SEC asks court to audit Binance US; Binance’s trading volume is decreasing; Citi expands digital asset service!
The US Securities and Exchange Commission (SEC) has said that Binance US has been very slow to produce documents and has asked for an audit of the company.
According to The Block, the regulator has requested various pieces of information from the exchange regarding customer assets, but BAM, the company behind Binance US, has yet to respond.
The SEC included the following statements in its filing:
“BAM insists that small document directories related to the control of customer assets should be accepted and states that ongoing concerns are just noise.”
The SEC’s complaint came shortly before a hearing on Binance in the US District Court for the District of Columbia.
SEC Calls For Review
The regulator called for an examination of Binance US, saying that BAM had prevented the disclosure of various documents relating to the custody of customer funds.
Among other things, the SEC stressed that BAM’s technological infrastructure and software should also be examined.
“The limited oversight that the SEC has been able to conduct to date demonstrates the urgent need for a comprehensive examination”.
The SEC also issued a statement regarding the departure of a number of senior executives from Binance US, stating that this issue underscores the need for expedited oversight.
While Binance continues to fight with the SEC, its trading volume continues to fall
While the legal process between the US Securities and Exchange Commission and Binance.US continues, the decline in the exchange’s trading volume continues in the same way.
According to data provided by CCData, Binance.US’s trading volume fell by 98% in August 2023 compared to January 2022. The decline continues in September. According to the data, the company’s operating volume was at $ 115.7 million until 15 September. The previous month was 286 million dollars.
According to Bloomberg, most of the decline took place in March, when the CFTC accused CZ of various violations. The SEC’s lawsuit against Binance.US on 5 June 2023 caused things to become even more complicated.
Binance lost Banking partners
Following the SEC’s lawsuit, Binance.US lost many banking partnerships and had to suspend US dollar deposits. The exchange, whose business is deteriorating by the day, also laid off many of its employees. Finally, Binance.US CEO Brian Shroder left the company.
According to data provided by CoinGecko, Binance.US has a daily trading volume of $10.5 million as of today. Coinbase, the largest cryptocurrency exchange in the US, had a daily trading volume of $948 million.

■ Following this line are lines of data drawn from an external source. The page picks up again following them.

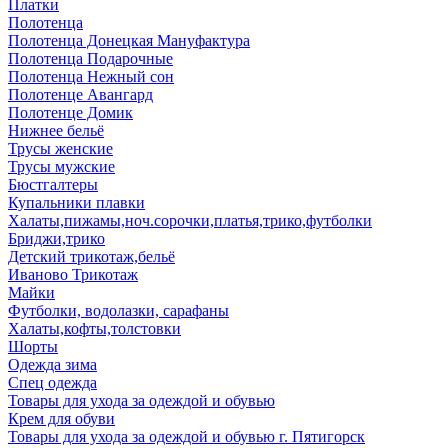
Платки
Полотенца
Полотенца Донецкая Мануфактура
Полотенца Подарочные
Полотенца Нежный сон
Полотенце Авангард
Полотенце Домик
Нижнее бельё
Трусы женские
Трусы мужские
Бюстгалтеры
Купальники плавки
Халаты,пижамы,ноч.сорочки,платья,трико,футболки
Бриджи,трико
Детский трикотаж,бельё
Иваново Трикотаж
Майки
Футболки, водолазки, сарафаны
Халаты,кофты,толстовки
Шорты
Одежда зима
Спец одежда
Товары для ухода за одеждой и обувью
Крем для обуви
Товары для ухода за одеждой и обувью г. Пятигорск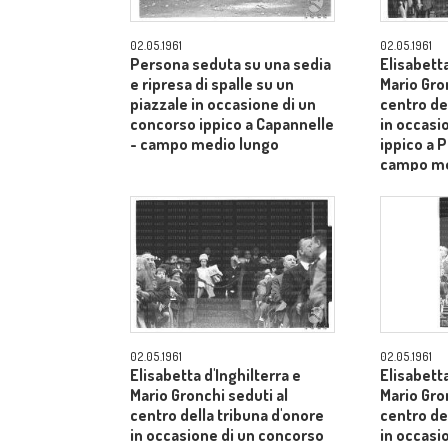
02.05.1961
02.05.1961
Persona seduta su una sedia
Elisabetta
e ripresa di spalle su un
Mario Gro
piazzale in occasione di un
centro de
concorso ippico a Capannelle
in occasi
- campo medio lungo
ippico a P
campo me
02.05.1961
02.05.1961
Elisabetta d'Inghilterra e
Elisabetta
Mario Gronchi seduti al
Mario Gro
centro della tribuna d'onore
centro de
in occasione di un concorso
in occasi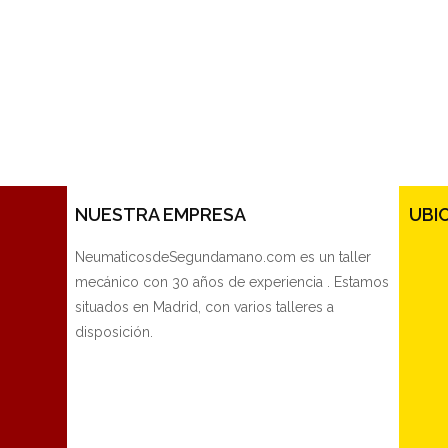
NUESTRA EMPRESA
UBI
NeumaticosdeSegundamano.com es un taller
mecánico con 30 años de experiencia . Estamos
situados en Madrid, con varios talleres a
disposición.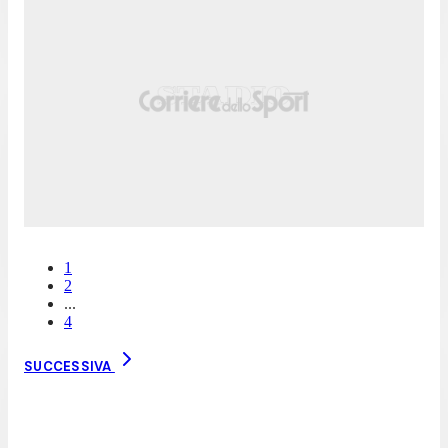
1
2
...
4
SUCCESSIVA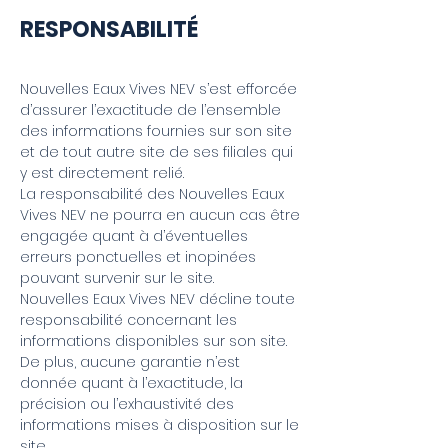
RESPONSABILITÉ
Nouvelles Eaux Vives NEV s’est efforcée
d’assurer l’exactitude de l’ensemble
des informations fournies sur son site
et de tout autre site de ses filiales qui
y est directement relié.
La responsabilité des Nouvelles Eaux
Vives NEV ne pourra en aucun cas être
engagée quant à d’éventuelles
erreurs ponctuelles et inopinées
pouvant survenir sur le site.
Nouvelles Eaux Vives NEV décline toute
responsabilité concernant les
informations disponibles sur son site.
De plus, aucune garantie n’est
donnée quant à l’exactitude, la
précision ou l’exhaustivité des
informations mises à disposition sur le
site.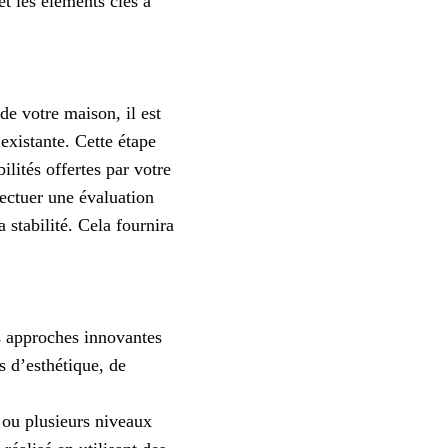
t les éléments clés à
de votre maison, il est
existante. Cette étape
ilités offertes par votre
fectuer une évaluation
 stabilité. Cela fournira
s approches innovantes
s d’esthétique, de
 ou plusieurs niveaux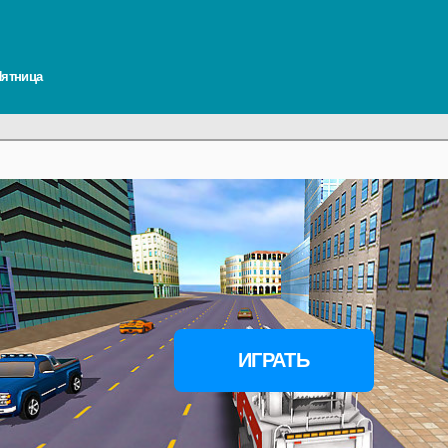
 Пятница
ИГРАТЬ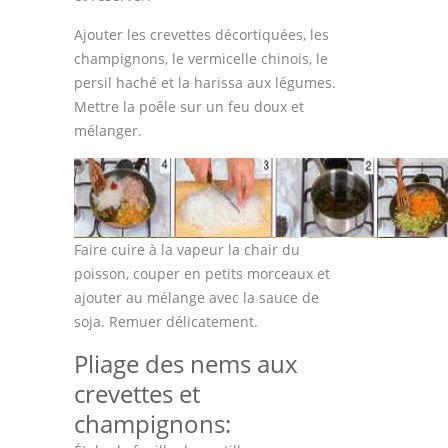
Ajouter les crevettes décortiquées, les
champignons, le vermicelle chinois, le
persil haché et la harissa aux légumes.
Mettre la poêle sur un feu doux et
mélanger.
Faire cuire à la vapeur la chair du
poisson, couper en petits morceaux et
ajouter au mélange avec la sauce de
soja. Remuer délicatement.
Pliage des nems aux
crevettes et
champignons: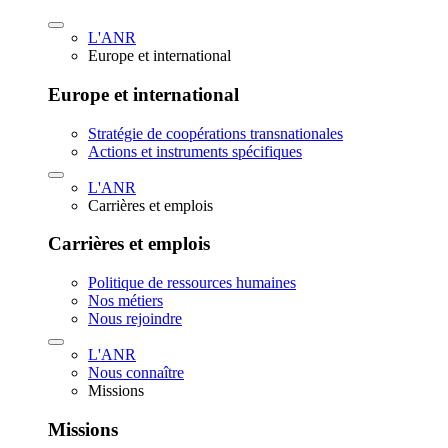
L'ANR
Europe et international
Europe et international
Stratégie de coopérations transnationales
Actions et instruments spécifiques
L'ANR
Carrières et emplois
Carrières et emplois
Politique de ressources humaines
Nos métiers
Nous rejoindre
L'ANR
Nous connaître
Missions
Missions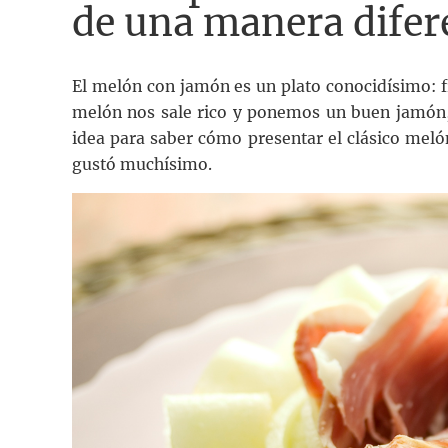
de una manera difer
El melón con jamón es un plato conocidísimo: fr
melón nos sale rico y ponemos un buen jamón
idea para saber cómo presentar el clásico meló
gustó muchísimo.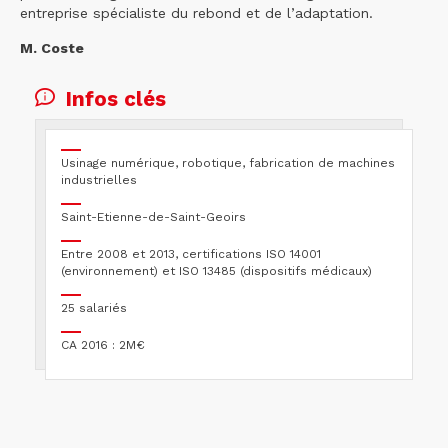
entreprise spécialiste du rebond et de l’adaptation.
M. Coste
Infos clés
Usinage numérique, robotique, fabrication de machines
industrielles
Saint-Etienne-de-Saint-Geoirs
Entre 2008 et 2013, certifications ISO 14001
(environnement) et ISO 13485 (dispositifs médicaux)
25 salariés
CA 2016 : 2M€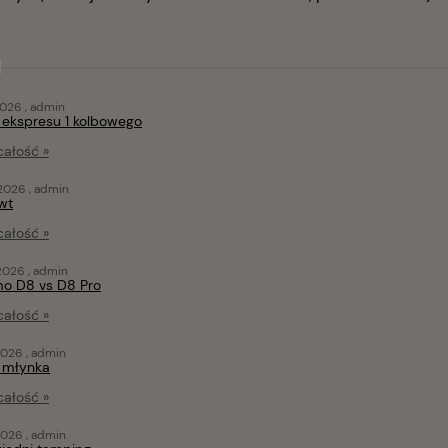
026 , admin
ekspresu 1 kolbowego
całość »
026 , admin
Bwt
całość »
026 , admin
o D8 vs D8 Pro
całość »
026 , admin
 młynka
całość »
026 , admin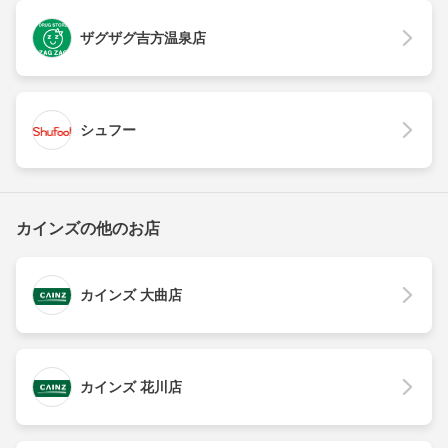
ザグザグ吉方温泉店
シュフー
カインズの他のお店
カインズ 大曲店
カインズ 花川店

Citi expands digital asset service
Citi has accelerated its efforts to expand its digital asset services.
According to The Block, Citigroup will expand its digital asset services with a programme for tokenized deposits with a new custody partnership.
In the statement, it was emphasized that the bank is the first digital custodian of the BondbloX Bond Exchange. Organized by the Monetary Authority of Singapore, BondbloX is known as the world’s first partial bond exchange.
Within the scope of the partnership, Citi customers will have access to BBX’s bond service, with the bank offering swap and custody services.
Citi’s Head of Digital Assets, Nadine Teychenne, made the following statements in a statement on the subject:
“Proprietary digital custody technology will allow us to offer our swap and custody services to our clients who invest in assets issued on supported and scalable blockchain networks.”
Gaining access to the global bond market
Citigroup became the custodian of BondbloX’s traditionally offered core bonds in 2021. With the latest agreement, Citigroup will also be the custodian of tokenised versions of the underlying bonds.
According to the press release made by the bank, this will pave the way for these products to reach institutional investors.
“This partnership will allow Citi clients and others to realize the full benefits of bond transactions almost immediately, with the support of Citi’s securities services. Digital custody is a major step in the transformation of the bond market and means that bond markets will be more transparent.”